Pablo Ortellado – Esses partidos retomaram a máquina, mas eles são diferentes entre si; alguns são mais ideológicos. O PSDB, sobretudo, que tem um projeto muito claro. O PMDB é bastante fisiológico e isso deve gerar grandes atritos, porque o programa do Temer é um programa liberal bastante ousado e o PMDB não é um partido liberal; é um partido patrimonialista, que, aliás, precisa de um Estado grande para sobreviver com verbas para, inclusive, distribuí-las para os governos locais. Acredito que será uma gestão muito difícil. Ele pode ter habilidade política para aprovar as medidas propostas, mas o caminho dele não será fácil, sem contar com uma possível expressão de manifestações da sociedade civil contra essas medidas. Será um caminho tortuoso, mas pode ser que se entre num momento de perplexidade com tudo que aconteceu, e as medidas sugeridas por ele consigam passar.

IHU On-Line - Quais são as propostas das esquerdas para o Brasil no âmbito econômico, social e cultural?

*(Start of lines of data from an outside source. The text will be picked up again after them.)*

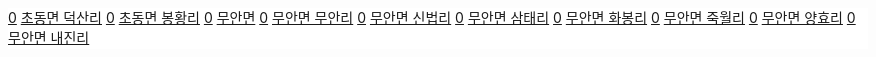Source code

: 
  <tr>
    <td><a href="4827037031.html">0</a></td>
    <td><a href="4827037031.html">초동면 덕산리</a></td>
  </tr>
    

  <tr>
    <td><a href="4827037032.html">0</a></td>
    <td><a href="4827037032.html">초동면 봉황리</a></td>
  </tr>
    

  <tr>
    <td><a href="4827038000.html">0</a></td>
    <td><a href="4827038000.html">무안면</a></td>
  </tr>
    

  <tr>
    <td><a href="4827038021.html">0</a></td>
    <td><a href="4827038021.html">무안면 무안리</a></td>
  </tr>
    

  <tr>
    <td><a href="4827038022.html">0</a></td>
    <td><a href="4827038022.html">무안면 신법리</a></td>
  </tr>
    

  <tr>
    <td><a href="4827038023.html">0</a></td>
    <td><a href="4827038023.html">무안면 삼태리</a></td>
  </tr>
    

  <tr>
    <td><a href="4827038024.html">0</a></td>
    <td><a href="4827038024.html">무안면 화봉리</a></td>
  </tr>
    

  <tr>
    <td><a href="4827038025.html">0</a></td>
    <td><a href="4827038025.html">무안면 죽월리</a></td>
  </tr>
    

  <tr>
    <td><a href="4827038026.html">0</a></td>
    <td><a href="4827038026.html">무안면 양효리</a></td>
  </tr>
    

  <tr>
    <td><a href="4827038027.html">0</a></td>
    <td><a href="4827038027.html">무안면 내진리</a></td>
  </tr>
    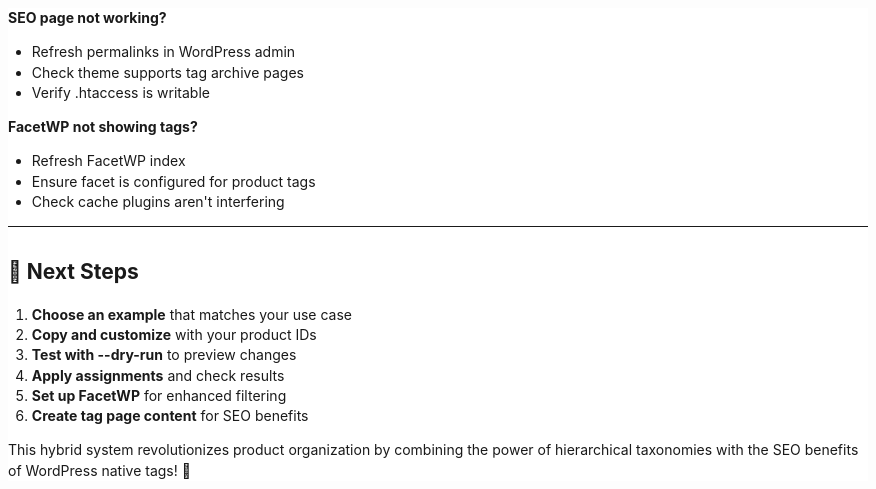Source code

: **SEO page not working?**
- Refresh permalinks in WordPress admin
- Check theme supports tag archive pages
- Verify .htaccess is writable

**FacetWP not showing tags?**
- Refresh FacetWP index
- Ensure facet is configured for product tags
- Check cache plugins aren't interfering

---

## 🎯 Next Steps

1. **Choose an example** that matches your use case
2. **Copy and customize** with your product IDs
3. **Test with --dry-run** to preview changes
4. **Apply assignments** and check results
5. **Set up FacetWP** for enhanced filtering
6. **Create tag page content** for SEO benefits

This hybrid system revolutionizes product organization by combining the power of hierarchical taxonomies with the SEO benefits of WordPress native tags! 🚀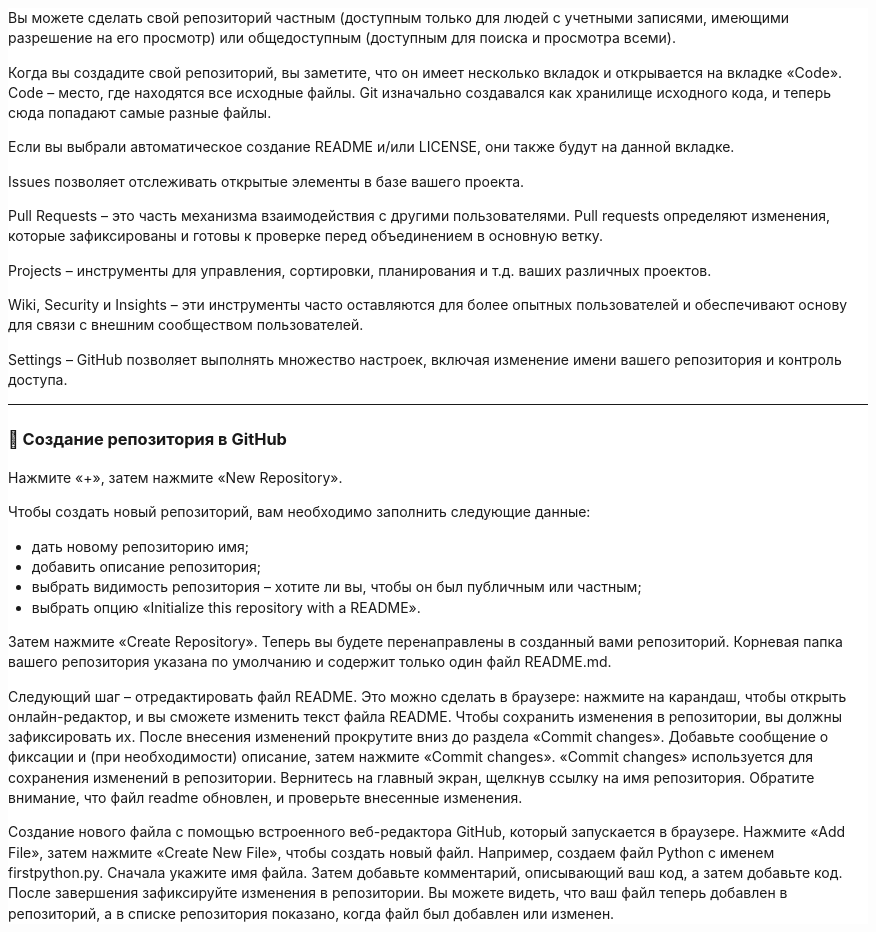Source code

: Вы можете сделать свой репозиторий частным (доступным только для людей с учетными записями, имеющими разрешение на его просмотр) или общедоступным (доступным для поиска и просмотра всеми).

Когда вы создадите свой репозиторий, вы заметите, что он имеет несколько вкладок и открывается на вкладке «Code». 
Code – место, где находятся все исходные файлы. 
Git изначально создавался как хранилище исходного кода, и теперь сюда попадают самые разные файлы.

Если вы выбрали автоматическое создание README и/или LICENSE, они также будут на данной вкладке.

Issues позволяет отслеживать открытые элементы в базе вашего проекта.

Pull Requests – это часть механизма взаимодействия с другими пользователями. 
Pull requests определяют изменения, которые зафиксированы и готовы к проверке перед объединением в основную ветку.

Projects – инструменты для управления, сортировки, планирования и т.д. ваших различных проектов.

Wiki, Security и Insights – эти инструменты часто оставляются для более опытных пользователей и обеспечивают основу для связи с внешним сообществом пользователей. 

Settings – GitHub позволяет выполнять множество настроек, включая изменение имени вашего репозитория и контроль доступа.

---

### 🧪 Создание репозитория в GitHub

Нажмите «+», затем нажмите «New Repository».

Чтобы создать новый репозиторий, вам необходимо заполнить следующие данные: 
  - дать новому репозиторию имя;
  - добавить описание репозитория;
  - выбрать видимость репозитория – хотите ли вы, чтобы он был публичным или частным;
  - выбрать опцию «Initialize this repository with a README».

Затем нажмите «Create Repository». Теперь вы будете перенаправлены в созданный вами репозиторий. 
Корневая папка вашего репозитория указана по умолчанию и содержит только один файл README.md. 

Следующий шаг – отредактировать файл README. 
Это можно сделать в браузере: нажмите на карандаш, чтобы открыть онлайн-редактор, и вы сможете изменить текст файла README. 
Чтобы сохранить изменения в репозитории, вы должны зафиксировать их. После внесения изменений прокрутите вниз до раздела «Commit changes». 
Добавьте сообщение о фиксации и (при необходимости) описание, затем нажмите «Commit changes». 
«Commit changes» используется для сохранения изменений в репозитории. 
Вернитесь на главный экран, щелкнув ссылку на имя репозитория. 
Обратите внимание, что файл readme обновлен, и проверьте внесенные изменения.

Создание нового файла с помощью встроенного веб-редактора GitHub, который запускается в браузере. 
Нажмите «Add File», затем нажмите «Create New File», чтобы создать новый файл. 
Например, создаем файл Python с именем firstpython.py. 
Сначала укажите имя файла. Затем добавьте комментарий, описывающий ваш код, а затем добавьте код. 
После завершения зафиксируйте изменения в репозитории. 
Вы можете видеть, что ваш файл теперь добавлен в репозиторий, а в списке репозитория показано, когда файл был добавлен или изменен.
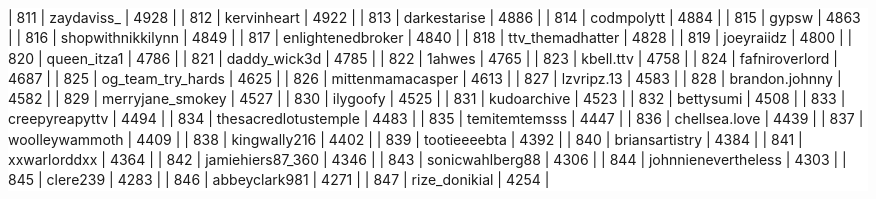 | 811 | zaydaviss_ | 4928 |
| 812 | kervinheart | 4922 |
| 813 | darkestarise | 4886 |
| 814 | codmpolytt | 4884 |
| 815 | gypsw | 4863 |
| 816 | shopwithnikkilynn | 4849 |
| 817 | enlightenedbroker | 4840 |
| 818 | ttv_themadhatter | 4828 |
| 819 | joeyraiidz | 4800 |
| 820 | queen_itza1 | 4786 |
| 821 | daddy_wick3d | 4785 |
| 822 | 1ahwes | 4765 |
| 823 | kbell.ttv | 4758 |
| 824 | fafniroverlord | 4687 |
| 825 | og_team_try_hards | 4625 |
| 826 | mittenmamacasper | 4613 |
| 827 | lzvripz.13 | 4583 |
| 828 | brandon.johnny | 4582 |
| 829 | merryjane_smokey | 4527 |
| 830 | ilygoofy | 4525 |
| 831 | kudoarchive | 4523 |
| 832 | bettysumi | 4508 |
| 833 | creepyreapyttv | 4494 |
| 834 | thesacredlotustemple | 4483 |
| 835 | temitemtemsss | 4447 |
| 836 | chellsea.love | 4439 |
| 837 | woolleywammoth | 4409 |
| 838 | kingwally216 | 4402 |
| 839 | tootieeeebta | 4392 |
| 840 | briansartistry | 4384 |
| 841 | xxwarlorddxx | 4364 |
| 842 | jamiehiers87_360 | 4346 |
| 843 | sonicwahlberg88 | 4306 |
| 844 | johnnienevertheless | 4303 |
| 845 | clere239 | 4283 |
| 846 | abbeyclark981 | 4271 |
| 847 | rize_donikial | 4254 |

É possível identificá-las, dado os rachas existentes na esquerda?

Pablo Ortellado – A agenda é longa, mas o que é central e que estrutura as demais propostas da esquerda é a reforma tributária. O Brasil tem uma estrutura tributária regressiva, ou seja, taxa mais os pobres do que os ricos e mexer nisso é mexer na distribuição de riquezas. Isso é chave e determina os demais tipos de políticas. Se fosse para te dar uma resposta simples, eu diria que a reforma tributária é uma forma de mexer no modo como o Estado arrecada. Medidas como impostos sobre grandes fortunas, arrecadar mais dos mais ricos, criando tributação para lucros e dividendos, mexeriam na estrutura de como o Estado arrecada e permitiriam que esses recursos extras, advindos da tributação das pessoas que não pagam impostos, fossem utilizados na realização de um conjunto de políticas públicas relativas à saúde, educação e cultura. A questão tributária é a base de tudo e é um tema que não foi tocado por esses 13 anos de governo do PT.

IHU On-Line - O que vislumbra em termos de futuro e de possibilidades para o Brasil daqui para frente?

Pablo Ortellado – Acho que estamos num momento de reavaliação do significado do PT, cuja história iniciou nos anos 80, maturou nos anos 2000, teve vigência por 13 anos e terminou de uma maneira triste e melancólica. Vai demorar um tempo para fazermos o luto e nos reorganizarmos, mas algo novo vai surgir.